### Goal of the exercise
Return the part of the surgical procedures text between "Telemetric transponders (HD-S11;" and "the aorta abdominalis.", inclusive, copied word for word.

### Selected excerpt
Surgical procedures and treatment
Operations were randomized and performed always in the same timeframe under aseptic conditions in a separate operating room and under general anesthesia (induction: 5 vol% isoflurane + 5 L O2/min; maintenance: 2 vol% isoflurane + 2 L O2/min) with additional analgesia (metamizole/dipyrone; Novaminsulfon-ratiopharm® 1 g/2 mL; Ratiopharm GmbH, Germany; 100 mg/kg, subcutaneously (s.c.), single dose) 9 and antibiotics (cefuroxime, 16 mg/kg, s.c.). Blood samples were obtained from the vena sublingualis (TI) or vena cava inferior (SHAM and re-laparotomy/euthanasia).
Telemetric transponders (HD-S11; Data Sciences International, Minnesota, USA) were implanted into a subcutaneous pocket on the left flank, and a blood pressure catheter was inserted into the femoral artery. Electrocardiogram electrodes were placed subcutaneously at the regio pectoralis (Figure 3).

(a) Ventral view of a rat showing subcutaneous tunneling for the placement of electrocardiogram leads at the regio pectoralis. (b) Ventral view of the regio inguinalis of the rat showing the implantation of a telemetric transponder in a subcutaneous (s.c.) pocket on the left flank; blood pressure catheter inserted via the arteria femoralis up to the aorta abdominalis.

### Study material
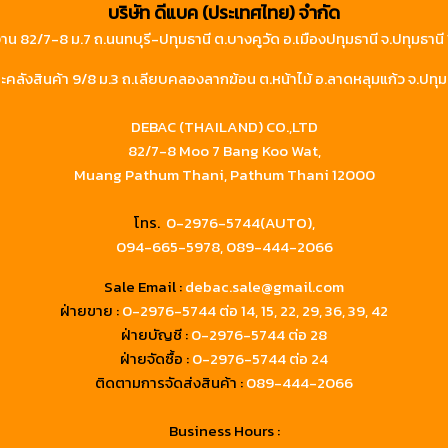
บริษัท ดีแบค (ประเทศไทย) จำกัด
าน 82/7-8 ม.7 ถ.นนทบุรี-ปทุมธานี ต.บางคูวัด อ.เมืองปทุมธานี จ.ปทุมธาน
คลังสินค้า 9/8 ม.3 ถ.เลียบคลองลากฆ้อน ต.หน้าไม้ อ.ลาดหลุมแก้ว จ.ปทุม
DEBAC (THAILAND) CO.,LTD
82/7-8 Moo 7 Bang Koo Wat,
Muang Pathum Thani, Pathum Thani 12000
โทร.
0-2976-5744(AUTO),
094-665-5978,
089-444-2066
Sale Email :
debac.sale@gmail.com
ฝ่ายขาย :
0-2976-5744
ต่อ 14, 15, 22, 29, 36, 39, 42
ฝ่ายบัญชี :
0-2976-5744 ต่อ 28
ฝ่ายจัดซื้อ :
0-2976-5744 ต่อ 24
ติดตามการจัดส่งสินค้า :
089-444-2066
Business Hours :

### Written solution
Telemetric transponders (HD-S11; Data Sciences International, Minnesota, USA) were implanted into a subcutaneous pocket on the left flank, and a blood pressure catheter was inserted into the femoral artery. Electrocardiogram electrodes were placed subcutaneously at the regio pectoralis (Figure 3).

(a) Ventral view of a rat showing subcutaneous tunneling for the placement of electrocardiogram leads at the regio pectoralis. (b) Ventral view of the regio inguinalis of the rat showing the implantation of a telemetric transponder in a subcutaneous (s.c.) pocket on the left flank; blood pressure catheter inserted via the arteria femoralis up to the aorta abdominalis.